Talking about compartmentalization and introducing modules belongs to the core skills of architects. Our industry has learned how to couple services and build them around organizational capabilities. The really new part in microservices-based architectures is the way truly independent services are distributed and connected back together. Building an individual service is easy. Building a system out of many is the real challenge because it introduces us to the problem space of distributed systems. This is a major difference from classical, centralized infrastructures. As a result, there are very few concepts from the old world that still fit into a modern architecture.

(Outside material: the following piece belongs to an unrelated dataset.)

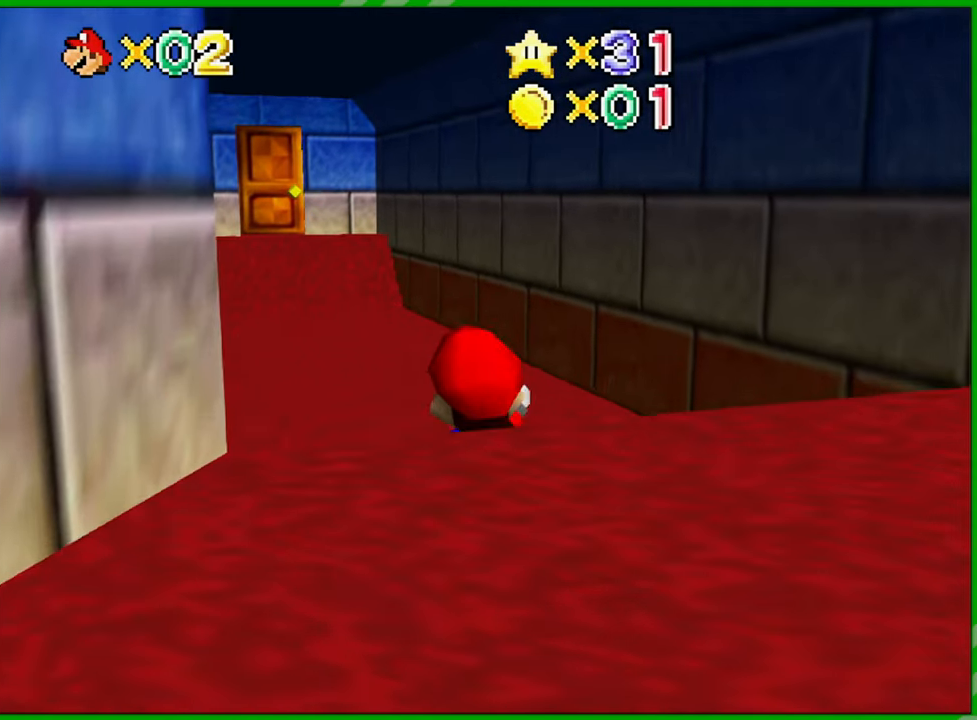
{"buttons": [], "left_stick": "up", "events": []}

In the past, enterprise developers had to think in terms of specifications and build their implementations inside application server containers without caring too much about their individual life cycle. Creating standardized components for every application layer (e.g., UI, Business, Data, and Integration) while accessing components across them was mostly just an injected instance away.
Connecting to other systems via messaging, connectors, or web services in a point-to-point fashion and exposing system logic to centralized infrastructures was considered best practice. It was just too easy to quickly build out a fully functional and transactional system without having to think about the hard parts like scaling and distributing those applications. Whatever we built with a classic Java EE or Spring platform was a “majestic monolith” at best.
While there was nothing wrong with most of them technically, those applications can’t scale beyond the limits of what the base platform allows for in terms of clustering or even distributed caching. And this is no longer a reasonable choice for many of today’s business requirements.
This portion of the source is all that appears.